My experience is that you should not install the nVidia binary drivers. While the animation was much smoother (better frame rate) once glxgears was up and running starting the demo caused a 250,000ns spike in the max jitter which renders the machine completely unusable as a control box. Quite why this is I don’t know but I could hazard a guess. Unlike other most other drivers graphics drivers run with special low level access to the kernel. My guess is that this low level access allows the drivers to briefly hog the CPU to achieve better performance. This makes some sense because if you are looking for optimal frame rates for gaming you don’t really care if your spreadsheet in the background takes a few milliseconds longer to complete – for CNC though this is a disaster so it’s better to stay away from the binary drivers.
Note: your system will probably offer to upgrade your LinuxCNC install to Ubuntu 12.04 though the package updater DO NOT take it up on this offer! If you perform a full system upgrade LinuxCNC will stop working and you’ll need to perform a re-install. In the fullness of time I’m sure the LinuxCNC developers will put together an ISO built around 12.04 but until that time stick with 10.04 – it’s not like you’ll be getting anything new by upgrading to 12.04 because the machine will only be running LinuxCNC.
After installing all the latest packages and switching off on-board sound I re-ran the latency test under very heavy load (three instances of glxgears, firefox, chromium, package installs, heavy disk access, etc) for at least an hour. the results were:
| Test | Max Time (ns) | Max Jitter (ns) |
| Servo (1ms) | 1003322 | 7654 |
| Base (25us) | 35141 | 10419 |
I’m a little disappointed by the base threads maximum jitter but it’s still well below the 15000ns target necessary for good performance. Reading the documentation on how the test works a repeatability to within 1000ns should be expected so even if I assume my recorded jitter to be unusually good for my machine and add 2000ns I’m still doing well.

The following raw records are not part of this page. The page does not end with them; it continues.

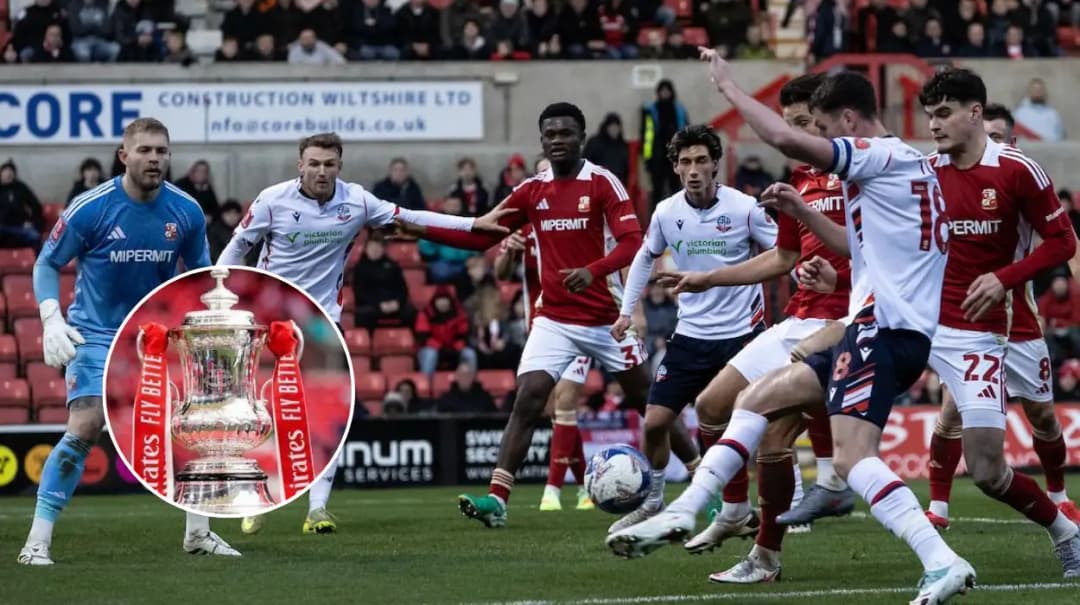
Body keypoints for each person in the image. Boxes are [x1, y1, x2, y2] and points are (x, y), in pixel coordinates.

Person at [608, 55, 977, 604]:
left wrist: (729, 85)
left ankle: (941, 560)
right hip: (876, 329)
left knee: (852, 460)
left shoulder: (876, 156)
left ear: (848, 121)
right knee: (754, 401)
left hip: (883, 330)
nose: (820, 139)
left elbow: (784, 138)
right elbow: (859, 246)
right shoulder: (914, 168)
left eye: (824, 128)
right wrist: (803, 212)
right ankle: (688, 509)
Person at [398, 102, 700, 528]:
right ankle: (497, 500)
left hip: (605, 319)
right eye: (550, 134)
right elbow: (482, 234)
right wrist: (418, 227)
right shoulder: (532, 190)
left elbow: (634, 243)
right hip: (554, 320)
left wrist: (592, 271)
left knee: (653, 408)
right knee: (528, 398)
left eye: (566, 133)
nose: (558, 140)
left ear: (582, 137)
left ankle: (700, 479)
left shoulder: (602, 183)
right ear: (542, 139)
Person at [217, 132, 511, 535]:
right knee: (266, 414)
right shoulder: (272, 201)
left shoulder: (356, 201)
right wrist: (218, 300)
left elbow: (413, 217)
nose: (322, 171)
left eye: (329, 164)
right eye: (314, 163)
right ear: (300, 165)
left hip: (324, 324)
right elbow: (236, 250)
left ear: (340, 165)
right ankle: (260, 495)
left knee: (329, 414)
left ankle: (316, 510)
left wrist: (473, 223)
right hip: (273, 323)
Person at [652, 74, 856, 583]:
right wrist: (707, 278)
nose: (796, 135)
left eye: (805, 124)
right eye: (789, 127)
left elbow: (893, 255)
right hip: (799, 319)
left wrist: (841, 276)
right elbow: (783, 257)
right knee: (712, 405)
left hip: (848, 320)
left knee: (771, 435)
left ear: (830, 120)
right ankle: (739, 509)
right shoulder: (800, 180)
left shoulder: (862, 174)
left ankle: (769, 551)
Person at [17, 117, 233, 565]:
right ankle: (37, 540)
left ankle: (198, 533)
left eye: (162, 151)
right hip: (95, 336)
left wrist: (205, 329)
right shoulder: (90, 208)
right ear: (124, 156)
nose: (154, 158)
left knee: (195, 425)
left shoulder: (187, 211)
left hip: (155, 338)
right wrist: (50, 317)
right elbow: (45, 264)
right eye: (145, 150)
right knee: (86, 424)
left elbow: (198, 278)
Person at [917, 75, 1080, 541]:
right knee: (950, 415)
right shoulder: (926, 172)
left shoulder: (1018, 171)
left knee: (1043, 417)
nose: (932, 125)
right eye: (929, 115)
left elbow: (1062, 242)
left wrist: (1005, 279)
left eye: (943, 113)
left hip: (1018, 322)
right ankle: (938, 505)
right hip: (957, 327)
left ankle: (1058, 496)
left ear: (975, 115)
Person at [607, 124, 776, 536]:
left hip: (741, 334)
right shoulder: (667, 212)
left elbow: (782, 252)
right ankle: (653, 501)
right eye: (686, 162)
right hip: (691, 336)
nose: (694, 169)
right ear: (676, 168)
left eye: (702, 160)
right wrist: (628, 311)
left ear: (716, 164)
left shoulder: (745, 208)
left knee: (758, 423)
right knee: (654, 422)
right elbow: (646, 257)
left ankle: (772, 506)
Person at [492, 219, 595, 512]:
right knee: (554, 410)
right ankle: (586, 488)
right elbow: (501, 274)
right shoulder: (523, 228)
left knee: (566, 401)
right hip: (540, 330)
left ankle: (552, 491)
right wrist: (510, 253)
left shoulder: (576, 222)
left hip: (579, 323)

I had to replace the BIOS battery as the machine I’m using had been switched off for so long. I decided to run the latency test a second time (under the same conditions) to double check the result and make sure I’d correctly set up the BIOS. second run gave:
| Test | Max Time (ns) | Max Jitter (ns) |
| Servo (1ms) | 1003299 | 6819 |
| Base (25us) | 33817 | 9159 |
As the instructions for the latency test application state the measurement is very accurate but the repeatability can be less than brilliant. Values within about 1000ns of each other are about as good as can be expected.